El susurro del reloj: Cuando el matrimonio parece un sueño lejano
«¿Otra vez sola, Lucía?» La voz de mi madre resonaba en mi cabeza mientras me miraba al espejo, ajustando el collar que había elegido para la cena familiar. «No es que no quiera, mamá», respondía en mi mente, mientras intentaba sonreír ante mi reflejo. La verdad era que, a mis treinta y cinco años, el matrimonio parecía un sueño cada vez más distante, como un eco de una promesa que nunca se cumpliría.
La cena transcurría entre risas y conversaciones triviales hasta que mi tía Carmen, con su habitual falta de tacto, lanzó la pregunta que temía: «¿Y tú, Lucía? ¿Cuándo nos vas a dar la sorpresa?» Sentí cómo el calor subía por mi cuello y me obligué a mantener la compostura. «Estoy concentrada en mi carrera ahora», respondí con una sonrisa forzada, mientras mi primo Javier me daba una palmada en la espalda, como si eso pudiera aliviar la presión.

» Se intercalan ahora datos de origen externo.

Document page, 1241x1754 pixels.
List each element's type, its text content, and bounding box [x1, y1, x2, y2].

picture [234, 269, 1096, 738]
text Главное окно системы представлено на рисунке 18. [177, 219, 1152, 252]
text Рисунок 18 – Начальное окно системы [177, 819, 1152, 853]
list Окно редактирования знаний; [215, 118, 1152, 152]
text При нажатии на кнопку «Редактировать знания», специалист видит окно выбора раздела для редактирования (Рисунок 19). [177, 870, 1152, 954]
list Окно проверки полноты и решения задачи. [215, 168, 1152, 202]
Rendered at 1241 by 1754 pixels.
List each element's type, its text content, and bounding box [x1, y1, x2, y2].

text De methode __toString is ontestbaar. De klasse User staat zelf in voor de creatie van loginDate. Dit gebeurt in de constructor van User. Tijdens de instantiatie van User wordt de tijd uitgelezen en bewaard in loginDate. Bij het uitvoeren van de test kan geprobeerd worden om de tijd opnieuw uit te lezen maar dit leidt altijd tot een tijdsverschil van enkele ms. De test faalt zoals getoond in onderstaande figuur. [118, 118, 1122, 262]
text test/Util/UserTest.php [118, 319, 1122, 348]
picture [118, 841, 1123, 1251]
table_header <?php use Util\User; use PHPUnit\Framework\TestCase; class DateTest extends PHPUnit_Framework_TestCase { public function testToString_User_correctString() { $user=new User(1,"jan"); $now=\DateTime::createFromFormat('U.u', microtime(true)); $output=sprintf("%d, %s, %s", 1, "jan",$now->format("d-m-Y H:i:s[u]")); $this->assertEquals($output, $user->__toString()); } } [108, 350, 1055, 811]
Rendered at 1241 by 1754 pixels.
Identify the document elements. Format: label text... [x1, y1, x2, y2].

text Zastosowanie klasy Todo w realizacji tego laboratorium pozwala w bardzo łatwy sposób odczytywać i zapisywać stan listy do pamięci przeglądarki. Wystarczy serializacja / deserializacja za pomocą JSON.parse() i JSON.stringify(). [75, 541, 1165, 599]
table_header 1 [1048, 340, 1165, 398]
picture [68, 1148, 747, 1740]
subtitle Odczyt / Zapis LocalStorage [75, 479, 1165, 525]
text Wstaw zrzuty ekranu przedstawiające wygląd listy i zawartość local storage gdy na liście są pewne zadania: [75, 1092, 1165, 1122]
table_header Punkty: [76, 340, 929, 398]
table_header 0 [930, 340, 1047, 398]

En realidad, mi carrera como abogada era lo único que me mantenía a flote. Había trabajado duro para llegar a donde estaba, y cada caso ganado era una medalla que colgaba orgullosa en mi corazón. Pero había noches en las que el silencio de mi apartamento se volvía ensordecedor, y me preguntaba si había tomado las decisiones correctas.
Una tarde, mientras caminaba por el parque después del trabajo, vi a una pareja joven sentada en un banco. Se miraban con una ternura que me hizo detenerme. Recordé a Alejandro, mi primer amor. Habíamos sido inseparables en la universidad, pero nuestras vidas tomaron caminos diferentes cuando él decidió mudarse a Barcelona para seguir su sueño de ser arquitecto. «Quizás si hubiera ido con él…», pensé, pero rápidamente deseché la idea. No podía vivir de «quizás».
Las semanas pasaron y el tema del matrimonio seguía siendo un fantasma que rondaba mis pensamientos. Una noche, después de una larga jornada en el bufete, decidí llamar a mi amiga Laura. Ella siempre sabía qué decir para calmar mis inquietudes. «Lucía», dijo con su voz suave pero firme, «el amor no es algo que puedas planear o forzar. Llega cuando menos lo esperas».
«¿Y si nunca llega?», pregunté con un nudo en la garganta. «Entonces habrás vivido una vida plena por ti misma», respondió sin dudarlo. Sus palabras resonaron en mí durante días. ¿Era posible que mi deseo de casarme estuviera nublando mi capacidad de disfrutar lo que ya tenía?
Un fin de semana decidí visitar a mis padres en el pueblo. El aire fresco y el sonido de los pájaros eran un bálsamo para mis pensamientos agitados. Mientras paseaba por los campos donde solía jugar de niña, me encontré con Manuel, un amigo de la infancia. Nos pusimos al día sobre nuestras vidas y, para mi sorpresa, descubrí que él también había elegido la soltería como estilo de vida.
«No es que no quiera casarme», explicó Manuel mientras caminábamos por el sendero cubierto de hojas secas. «Es solo que no he encontrado a la persona adecuada». Sus palabras me hicieron reflexionar sobre mis propias expectativas. ¿Estaba buscando algo que realmente no existía?
De regreso a la ciudad, decidí hacer algunos cambios en mi vida. Me inscribí en clases de cocina, algo que siempre había querido hacer pero nunca encontraba tiempo. Allí conocí a personas maravillosas que compartían mis intereses y con quienes podía hablar sin sentirme juzgada.
Una noche, mientras preparábamos un risotto, uno de mis compañeros de clase, Diego, me preguntó si quería salir a cenar algún día. Su invitación fue inesperada pero bienvenida. Diego era amable y divertido, y aunque no sentí mariposas en el estómago como en las películas, disfruté de su compañía.
Con el tiempo, Diego y yo nos hicimos buenos amigos. No había presión ni expectativas; solo dos personas disfrutando del momento presente. Y fue entonces cuando comprendí que el amor no siempre llega envuelto en un paquete perfecto.
En una reunión familiar meses después, cuando mi tía Carmen volvió a preguntar sobre mi estado civil, respondí con confianza: «Estoy feliz así como estoy». Mi madre me miró con sorpresa pero también con un atisbo de orgullo.
A veces me pregunto si algún día encontraré a alguien con quien compartir mi vida de manera más formal. Pero mientras tanto, he aprendido a valorar lo que tengo y a no dejarme llevar por las expectativas ajenas.
¿Es posible que el verdadero amor sea simplemente aprender a amarnos a nosotros mismos primero? Tal vez esa sea la clave para abrir las puertas al amor verdadero.